Pil KB kombinasi bekerja dengan cara menghentikan proses pelepasan sel telur (ovum) oleh indung telur (ovarium) atau proses ovulasi. Obat ini juga bekerja dengan cara mengentalkan lendir di leher rahim (serviks) sehingga sperma sulit mencapai telur, sekaligus menipiskan dinding rahim agar sel telur yang telah dibuahi tidak dapat bertumbuh.
Anda bisa memilih pil KB kombinasi yang berisi 21 pil aktif + 7 plasebo, dan 84 pil aktif + 7 pil plasebo. Pil KB kombinasi biasanya dikonsumsi 1 kali sehari.

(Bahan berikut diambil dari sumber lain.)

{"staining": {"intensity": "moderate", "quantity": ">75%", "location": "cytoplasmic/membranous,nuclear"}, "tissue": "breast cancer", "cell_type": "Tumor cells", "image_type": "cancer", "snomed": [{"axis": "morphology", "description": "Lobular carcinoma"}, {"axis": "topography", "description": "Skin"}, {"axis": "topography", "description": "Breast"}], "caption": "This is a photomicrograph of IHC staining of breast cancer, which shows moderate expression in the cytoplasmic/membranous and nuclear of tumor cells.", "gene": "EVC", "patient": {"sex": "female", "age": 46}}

Pil KB khusus progestin (progesteron sintetis) ini biasanya dikenal dengan nama pil mini. Pil KB ini hanya terdiri dari pil aktif, yang di dalamnya terdapat progestin dengan jumlah yang konstan. Pil mini biasanya digunakan oleh ibu menyusui dan wanita yang tidak boleh mengonsumsi estrogen.
Pil KB khusus progestin terdiri dari 2 jenis. Jenis pertama terdiri 35 pil yang mulai dikonsumsi pada hari pertama menstruasi. Jenis kedua terdiri dari 28 pil yang dapat dikonsumsi kapan saja.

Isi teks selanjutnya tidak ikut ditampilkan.